Another key point of image retrieval is to refine the matching form between query image and database image with reference. A typical IBL task can be divided into two stage: one is image recognition, the other is visual localization. The later also called geometric verification. Geometric verification stage has problems such as too many sample points in modeling, which may lead to no optimal solution or excessive solution time. RANSAC [
26] is widely used [
27] in the geometric verification stage. So, we will pay more attention to the quantity and quality of feature points used for modeling in RANSAC.
This paper mainly contributes these: (1) we propose Building-Aware Feature as we comprehensively considered the discriminativeness of the building in urban IBL task and the patch-level matching ability that the feature should have.
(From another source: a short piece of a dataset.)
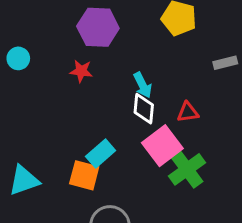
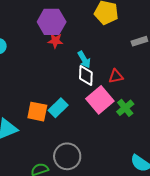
red star: (81, 71) -> (55, 41), moved
green cross: (187, 169) -> (125, 108), moved, size x0.7
orange square: (84, 175) -> (37, 112), moved

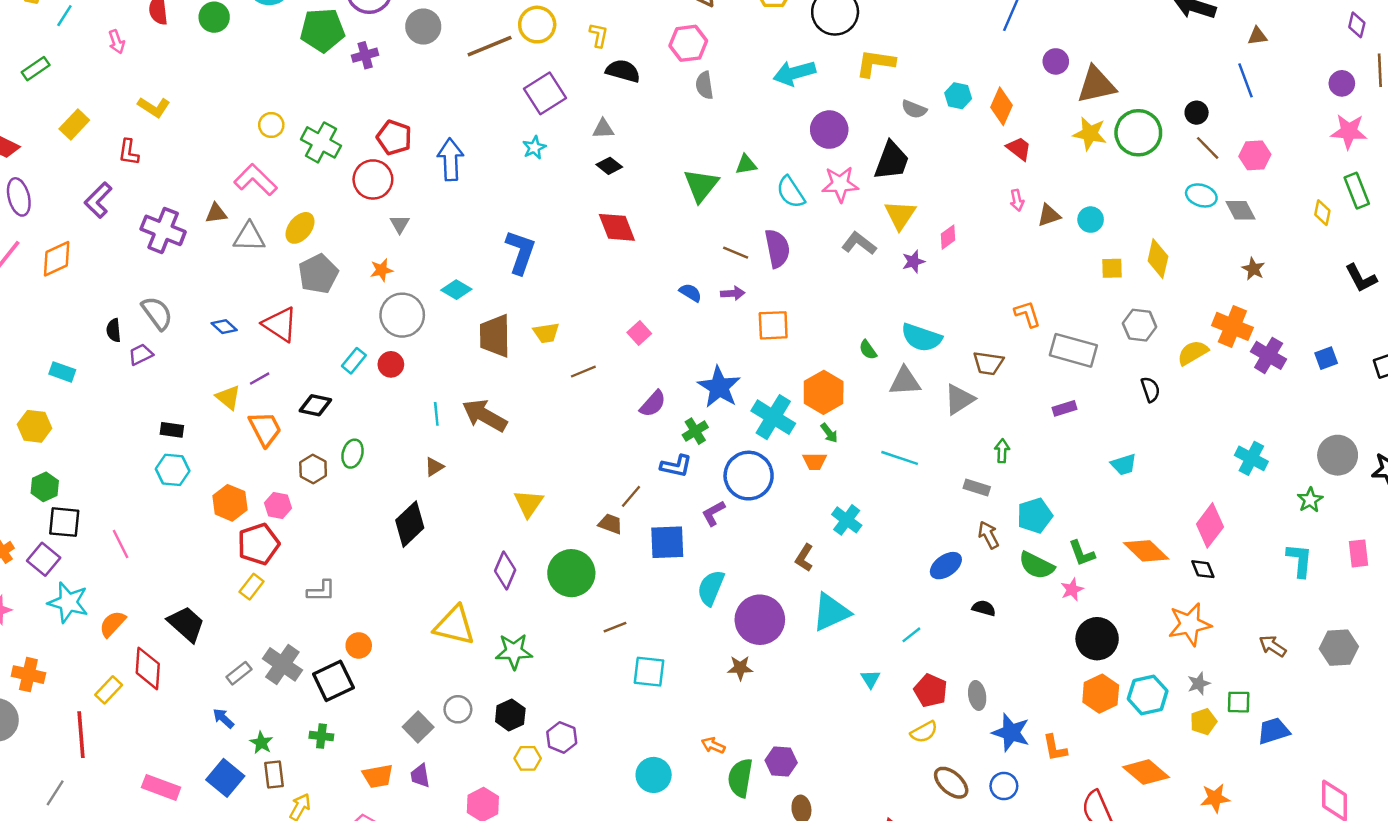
BAF is the product of a trained classifier, which classifies the attention features extracted by CNN, thereby lessening some irrelevant features that fall on nonbuildings. (2) We proposed stage of geometric verification by contribute a patch-region retrieval (PRR) algorithm. PRR is to perform visual localization, also called geometric verification stage of image retrieval, through feature points in patch-regional query image. A query image is divided into several patches. Select the best retrieval ranking to represent the whole query image among these query results of patch-regions. Our experiments based on a metropolitan-scale dataset we collected show that BAF not only selectively retain related feature and compress the storage of index, but also improve accuracy of image retrieval; PRR has improved the retrieval effect of our features BAF and other features in our experiments.
The complete framework of this paper is shown in
Figure 2.
5. Conclusions
When dealing with IBL task under urban scene, existing methods do not contain specific optimization for street-level images, whether in the stage of feature extraction or in the stage of geometric verification. The complex scenes in the street-level images are not conducive to the simplicity of the extracted features. If features extracted from street-level images are all used for matching, those are falling on meaningless objects will cause negative effects on localization accuracy. At the same time, the IBL method designed needs to have robustness and engineering value under the data scale of megacity. Our work is based on metropolitan-scale street-level images. We focus on the application of deep learning methods using in IBL tasks. Through experiments, it is also proved that hand-crafted features are not suitable for our application scenarios and method framework. Compared with that of real-time positioning and three-dimensional positioning, our method has differences in data composition, accuracy requirements, and application scope. Our work has application value in transportation planning, emergency response, image search, etc. Considering problems above, this paper made following contributions: (1) buildings play an important role in the discrimination of street scene scenes, and this paper proposes the Building-Aware Feature (BAF), which has building-sensitive characteristics. BAF cannot improve the recall of correct image positioning of street-level images, and it also shows competitiveness in the storage space and retrieval time. In our experiment, BAF guarantees the highest accuracy before Recall@12. (2) To further optimize the geometric verification stage and improve retrieval recall, we put forward Patch-Region Retrieval (PRR). PRR can optimize the efficiency of iterative operations in the geometric verification stage, as well as improve the retrieval performance of BAF and other features in our dataset. We fully demonstrated the validity of BAF and PRR through experiments with our dataset. As the dataset we collected holds metropolitan-scale and data-diversity, our method is demonstrably practical.